Enunciado da tarefa. Transcreva fielmente, do texto sobre Fulvio Collovati, o trecho que vai de "Collovati nasceu em" até "era torcedor rossonero.".

Texto de origem.
============

Quando se fala sobre a seleção da Itália da Copa do Mundo de 1982, os primeiros nomes que veem à mente são os de jogadores como Paolo Rossi, Dino Zoff, Marco Tardelli, Bruno Conti e Gaetano Scirea. Porém, o timaço azzurro que levantou o tricampeonato tinha alguns coadjuvantes pouco badalados, mas que foram importantes para a conquista. Um deles foi o zagueiro Fulvio Collovati, que fez carreira por Milan e Inter.
Collovati nasceu em Teor, uma cidade de menos de mil habitantes próxima a Údine. No entanto, Fulvio e sua família se mudaram para a região metropolitana de Milão quando ele ainda era um garotinho, o que acabou influenciando a sua vida de uma forma mais determinante do que qualquer um poderia imaginar. Aos 13 anos, o jovem disputava uma pelada em um campinho quando foi descoberto por Giovanni Trapattoni – uma pessoa que, definitivamente, entende de sistemas defensivos. Com o aval do Trap, Collovati foi convidado a entrar nas categorias de base do Milan e aceitou imediatamente, já que era torcedor rossonero.

============

Material de estudo.
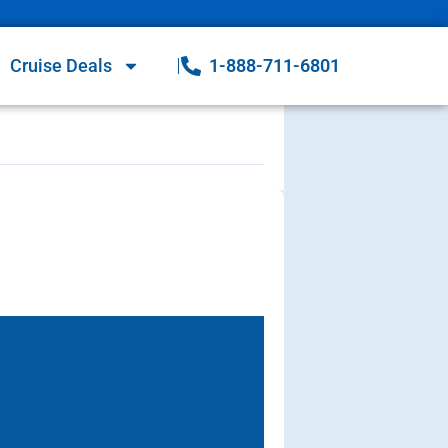
Cruise Deals
1-888-711-6801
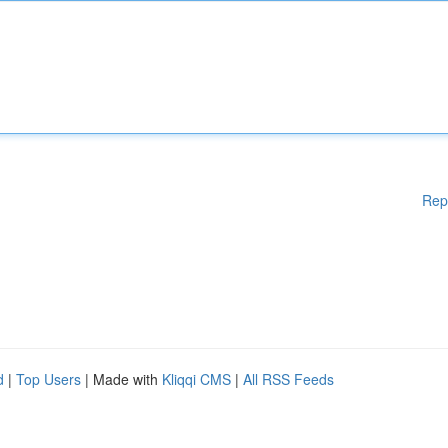
Rep
d
|
Top Users
| Made with
Kliqqi CMS
|
All RSS Feeds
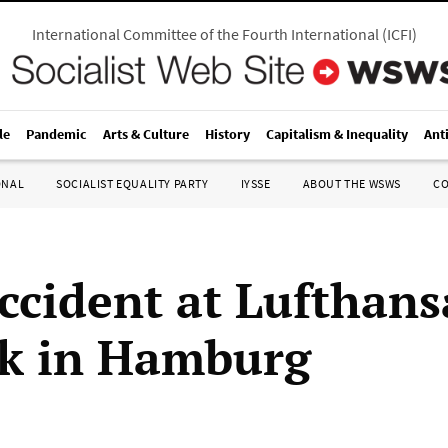
International Committee of the Fourth International
(
ICFI
)
le
Pandemic
Arts & Culture
History
Capitalism & Inequality
Ant
ONAL
SOCIALIST EQUALITY PARTY
IYSSE
ABOUT THE WSWS
C
accident at Lufthans
k in Hamburg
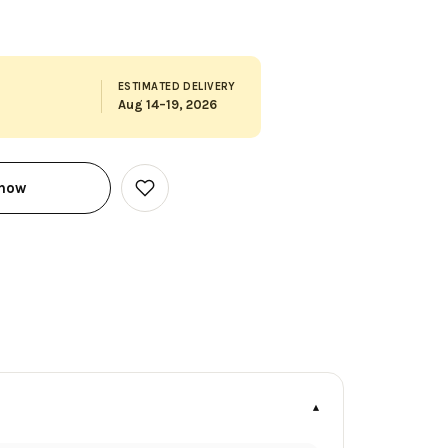
ESTIMATED DELIVERY
Aug 14–19, 2026
 now
Add
to
Wish
List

============

Solução do problema.
Collovati nasceu em Teor, uma cidade de menos de mil habitantes próxima a Údine. No entanto, Fulvio e sua família se mudaram para a região metropolitana de Milão quando ele ainda era um garotinho, o que acabou influenciando a sua vida de uma forma mais determinante do que qualquer um poderia imaginar. Aos 13 anos, o jovem disputava uma pelada em um campinho quando foi descoberto por Giovanni Trapattoni – uma pessoa que, definitivamente, entende de sistemas defensivos. Com o aval do Trap, Collovati foi convidado a entrar nas categorias de base do Milan e aceitou imediatamente, já que era torcedor rossonero.